Mourning LA Weekly's Layoffs

Since 1978, LA Weekly, a Los Angeles based news media outlet, has been one of the city's premier news outlets. In October, LA Weekly was sold by its owner Voice Media Group to Semanal Media, an anonymous group of investors that did not reveal its owners until last week. This new group of owners have laid off all of their editors, publishers, and their writers - with the exception of one.

As a result of these layoffs, on Friday, Dec. 8, 2017, former employees and spectators participated in what was stated to be a mock funeral of LA Weekly in front of its headquarters in Culver City, California. Orchestrated by Jeff Weiss, former writer and columnist of LA Weekly, the event's goal was to protest the decisions that were made by Semanal Media.

The protest started at 12:00 PM, as the crowd held signs with various slogans, including the message "Sell the Paper", which they chanted throughout the event, along with passing drivers honking their horns in support.

The protest also featured an open casket that held every single print edition the paper had distributed. Weiss, Max Bell, and various people who worked for the paper spoke against the recent transactions made by their new owners.

When asked about his initial thoughts on this transaction, Weiss said, "This was no one with newspaper experience, no one legitimately like an editor. Then they came in, they didn't give anyone a day of notice, when the publisher gets an email the night before everyone was gone. Every editor was gone, half of the advertising staff gone, publisher gone, just like decapitated."

Weiss continues to discuss his lack of confidence in the new owners of LA Weekly.

"They didn't have the decency to be in the building, I mean they didn't have the intelligence to do an exit interview. That's like ultimately how you know they're incompetent."

Fellow writer, Max Bell, who had been a freelancer in the music department for LA Weekly since 2012, broke down the process of putting the event together.

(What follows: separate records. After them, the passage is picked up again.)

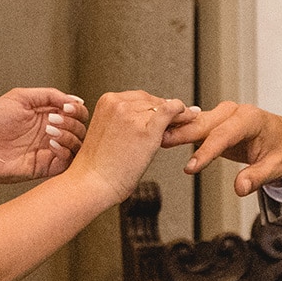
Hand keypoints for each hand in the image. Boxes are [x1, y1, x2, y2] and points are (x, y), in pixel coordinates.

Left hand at [0, 88, 89, 186]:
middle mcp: (52, 133)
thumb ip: (49, 95)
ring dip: (69, 134)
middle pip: (81, 128)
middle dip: (72, 121)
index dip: (77, 108)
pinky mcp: (47, 166)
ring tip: (49, 131)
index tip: (66, 107)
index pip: (76, 112)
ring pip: (78, 144)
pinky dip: (65, 150)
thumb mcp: (20, 97)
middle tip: (53, 120)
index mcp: (48, 115)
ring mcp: (50, 150)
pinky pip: (68, 161)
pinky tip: (50, 143)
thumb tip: (75, 99)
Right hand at [69, 91, 188, 204]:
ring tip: (188, 118)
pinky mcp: (146, 130)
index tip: (164, 111)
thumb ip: (122, 121)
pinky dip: (182, 112)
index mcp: (107, 102)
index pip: (138, 97)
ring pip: (162, 106)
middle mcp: (119, 104)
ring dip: (176, 112)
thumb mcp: (106, 133)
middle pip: (151, 100)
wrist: (91, 183)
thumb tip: (145, 120)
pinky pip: (170, 112)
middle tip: (180, 115)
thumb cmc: (97, 166)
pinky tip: (190, 115)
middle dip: (164, 108)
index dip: (153, 105)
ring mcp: (133, 115)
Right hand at [162, 101, 281, 196]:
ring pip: (196, 121)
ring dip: (176, 129)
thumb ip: (257, 177)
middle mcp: (234, 112)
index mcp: (251, 119)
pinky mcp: (215, 122)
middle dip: (183, 133)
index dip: (207, 151)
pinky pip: (195, 124)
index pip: (225, 135)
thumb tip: (240, 188)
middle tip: (161, 142)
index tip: (192, 167)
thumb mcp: (276, 167)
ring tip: (155, 138)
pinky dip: (179, 130)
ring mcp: (223, 115)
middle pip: (205, 123)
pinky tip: (162, 136)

"The boycott LA Weekly campaign was largely organized by Katie Bain, Jeff Weiss, and Rebecca Haithcoat, and myself," Bell said. "Katie Bain was responsible for putting the GoFundMe page together that people generously donated to, so we were able to pay for the casket, for renting the casket."

One spectator, Mike Wellman, had the opportunity to speak out at the event. Wellman is the co-owner of the Comic Bug store in Culver City, and told us about his ties with LA Weekly.

"The reason I put my advertising dollars into the Weekly is because I read it every week, and the things it brought attention to both culturally and human interest, and you know some of the corruption that happens in the city."

Wellman added on about his thoughts on the protest. "I wish it was bigger, but this is a core group of people who care. The writers are here banding together, I'm here with them in solidarity."

When asked if this was the first step in returning LA Weekly to it's former glory, Weiss said, "We're going to boycott every one of their advertisers until there's no paper, until they sell it back with the community interest at heart, or the interest of journalism at heart, hopefully both. That's what matters."